### What this task involves:
Your answer must be an exact copy of the lines below, from the first through the one with "check if we", with no pictures.

### Data:
▼

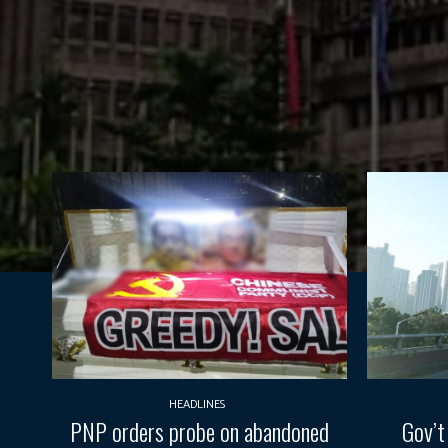
HEADLINES
PNP orders probe on abandoned
Gov’t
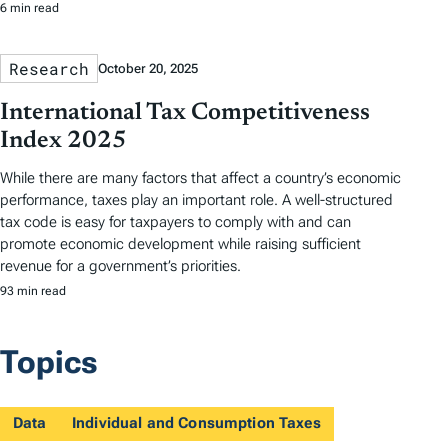
6 min read
Research
October 20, 2025
International Tax Competitiveness
Index 2025
While there are many factors that affect a country’s economic
performance, taxes play an important role. A well-structured
tax code is easy for taxpayers to comply with and can
promote economic development while raising sufficient
revenue for a government’s priorities.
93 min read
Topics
Data
Individual and Consumption Taxes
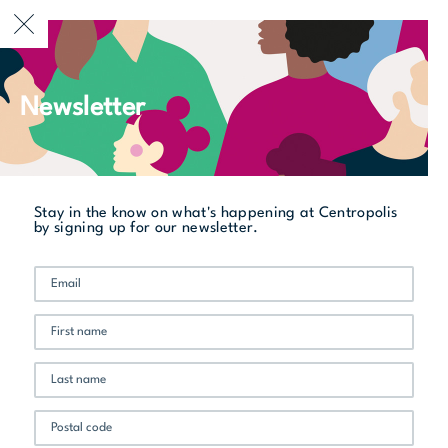
CURRENTLY OPEN
Newsletter
All stores
Jack Flat BBQ
Stay in the know on what's happening at Centropolis
by signing up for our newsletter.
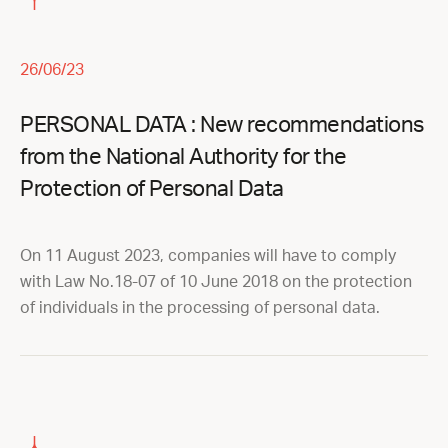
26/06/23
PERSONAL DATA : New recommendations
from the National Authority for the
Protection of Personal Data
On 11 August 2023, companies will have to comply
with Law No.18-07 of 10 June 2018 on the protection
of individuals in the processing of personal data.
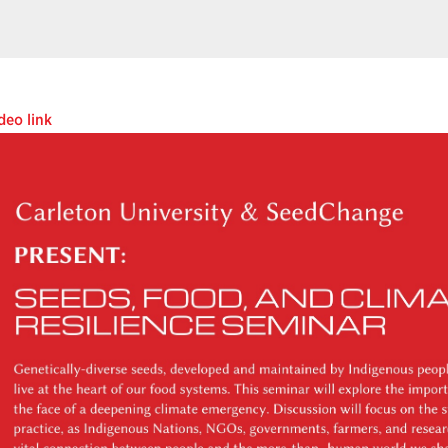
deo link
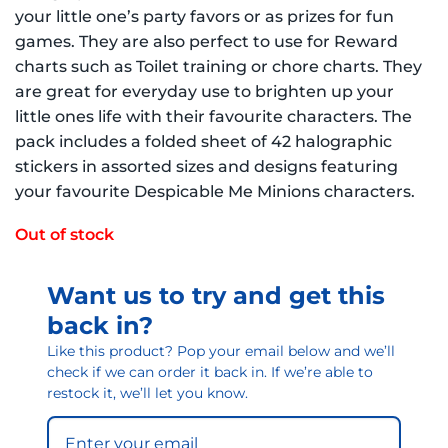
your little one’s party favors or as prizes for fun
games. They are also perfect to use for Reward
charts such as Toilet training or chore charts. They
are great for everyday use to brighten up your
little ones life with their favourite characters. The
pack includes a folded sheet of 42 halographic
stickers in assorted sizes and designs featuring
your favourite Despicable Me Minions characters.
Out of stock
Want us to try and get this
back in?
Like this product? Pop your email below and we’ll
check if we can order it back in. If we’re able to
restock it, we’ll let you know.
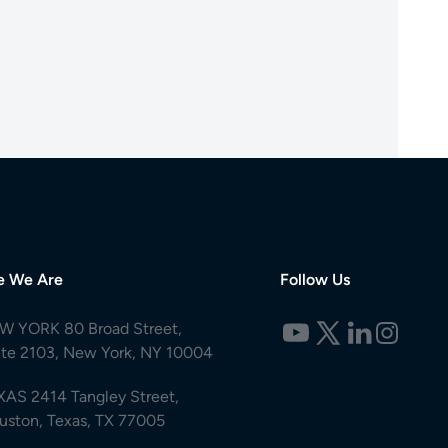
e We Are
Follow Us
W YORK 80 Broad Street,
ite 2103, New York, NY 10004
XAS 2414 Tangley Street,
uston, Texas, TX 77005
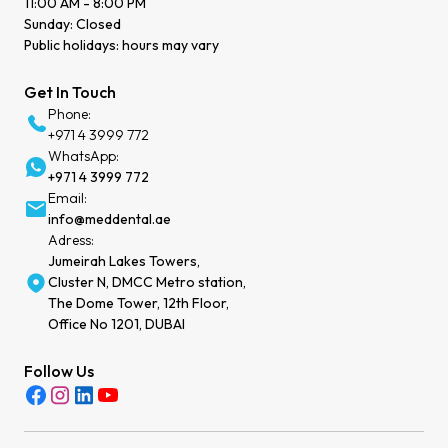
11:00 AM - 8:00 PM
Sunday: Closed
Public holidays: hours may vary
Get In Touch
Phone:
+971 4 3999 772
WhatsApp:
+971 4 3999 772
Email:
info@meddental.ae
Adress:
Jumeirah Lakes Towers,
Cluster N, DMCC Metro station,
The Dome Tower, 12th Floor,
Office No 1201, DUBAI
Follow Us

▲

### Answer for the task:
HEADLINES
PNP orders probe on abandoned
Gov’t
6 min read
Research
October 20, 2025
International Tax Competitiveness
Index 2025
While there are many factors that affect a country’s economic
performance, taxes play an important role. A well-structured
tax code is easy for taxpayers to comply with and can
promote economic development while raising sufficient
revenue for a government’s priorities.
93 min read
Topics
Data
Individual and Consumption Taxes
CURRENTLY OPEN
Newsletter
All stores
Jack Flat BBQ
Stay in the know on what's happening at Centropolis
by signing up for our newsletter.
26/06/23
PERSONAL DATA : New recommendations
from the National Authority for the
Protection of Personal Data
On 11 August 2023, companies will have to comply
with Law No.18-07 of 10 June 2018 on the protection
of individuals in the processing of personal data.
deo link
your little one’s party favors or as prizes for fun
games. They are also perfect to use for Reward
charts such as Toilet training or chore charts. They
are great for everyday use to brighten up your
little ones life with their favourite characters. The
pack includes a folded sheet of 42 halographic
stickers in assorted sizes and designs featuring
your favourite Despicable Me Minions characters.
Out of stock
Want us to try and get this
back in?
Like this product? Pop your email below and we’ll
check if we can order it back in. If we’re able to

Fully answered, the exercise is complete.